I finally shipped a personal site. Felt overdue.
Here's what I'm working on right now.
Paper at ENASE 2026. Accepted. It's about the trust gap in AI agent pipelines. When an agent calls a tool, it blindly trusts the response. A compromised database, a man-in-the-middle, a prompt injection payload in tool output. The agent has no way to tell. We propose using Authenticated Data Structures (the same cryptographic primitive that lets Bitcoin lightweight clients verify transactions) so agents can verify tool responses against a 32-byte digest. We demonstrate feasibility through ADS4All, our framework for building generic ADS in Haskell, and its Python port.
Building ProofTrail. This grew out of the research. ProofTrail is a decorator-based SDK that produces tamper-evident audit trails for AI agent tool calls. You annotate a tool function, and every call gets hashed (SHA-256), chained to the previous entry, and added to a Merkle tree. Any call can be independently verified against the tree root after the fact. The paper shows this adds about 210 microseconds of overhead even for large payloads. It started as a research artifact and is becoming a product.

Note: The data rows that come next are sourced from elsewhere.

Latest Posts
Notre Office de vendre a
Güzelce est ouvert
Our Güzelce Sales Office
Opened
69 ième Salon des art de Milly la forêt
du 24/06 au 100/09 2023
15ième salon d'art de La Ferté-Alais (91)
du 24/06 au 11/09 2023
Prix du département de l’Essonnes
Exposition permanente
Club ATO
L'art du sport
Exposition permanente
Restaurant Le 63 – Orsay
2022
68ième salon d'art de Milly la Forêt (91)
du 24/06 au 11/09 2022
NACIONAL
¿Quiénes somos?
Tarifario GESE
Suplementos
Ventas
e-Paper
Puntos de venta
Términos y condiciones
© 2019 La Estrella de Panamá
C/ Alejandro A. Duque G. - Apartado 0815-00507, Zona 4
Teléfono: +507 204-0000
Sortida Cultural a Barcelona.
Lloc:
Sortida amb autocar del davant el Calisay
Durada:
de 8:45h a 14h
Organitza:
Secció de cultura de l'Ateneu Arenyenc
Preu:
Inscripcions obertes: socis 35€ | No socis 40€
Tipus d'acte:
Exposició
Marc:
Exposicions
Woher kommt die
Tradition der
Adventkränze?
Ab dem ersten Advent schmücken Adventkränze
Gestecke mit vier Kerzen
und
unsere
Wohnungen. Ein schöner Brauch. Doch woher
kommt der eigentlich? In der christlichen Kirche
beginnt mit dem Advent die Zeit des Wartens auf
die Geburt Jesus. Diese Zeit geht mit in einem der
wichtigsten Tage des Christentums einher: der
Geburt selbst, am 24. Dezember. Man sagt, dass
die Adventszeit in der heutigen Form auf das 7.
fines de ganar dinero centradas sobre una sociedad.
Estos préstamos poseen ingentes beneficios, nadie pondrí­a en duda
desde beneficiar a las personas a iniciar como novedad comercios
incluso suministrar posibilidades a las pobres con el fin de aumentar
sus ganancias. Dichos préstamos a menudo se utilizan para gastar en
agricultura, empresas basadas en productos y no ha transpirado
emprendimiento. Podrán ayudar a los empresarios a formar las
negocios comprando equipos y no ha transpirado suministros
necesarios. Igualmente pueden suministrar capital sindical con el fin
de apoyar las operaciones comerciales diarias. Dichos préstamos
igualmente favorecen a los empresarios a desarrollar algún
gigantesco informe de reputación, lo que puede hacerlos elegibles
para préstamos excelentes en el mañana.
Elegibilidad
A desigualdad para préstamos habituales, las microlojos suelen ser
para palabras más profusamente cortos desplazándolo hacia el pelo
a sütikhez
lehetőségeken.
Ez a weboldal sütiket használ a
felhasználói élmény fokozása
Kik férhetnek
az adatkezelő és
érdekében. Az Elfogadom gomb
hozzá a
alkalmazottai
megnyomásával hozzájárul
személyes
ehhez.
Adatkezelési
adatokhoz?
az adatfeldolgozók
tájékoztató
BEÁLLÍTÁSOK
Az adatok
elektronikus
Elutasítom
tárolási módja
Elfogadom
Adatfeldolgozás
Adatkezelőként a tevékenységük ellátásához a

Exploring lazy code synthesis. More speculative. What if LLM-generated code only materialized when it was actually called? You write a skeleton with type hints and a docstring, attach a contract (Hypothesis property-based tests), and the real implementation gets synthesized on demand. The LLM gets the actual runtime arguments as context, not just the signature. I have a working proof of concept but there's a long way to go.
The thread connecting all of this is cryptographic verification of computational processes. Whether it's agent tool calls, audit trails, or generated code, the question is the same: can you prove what actually happened?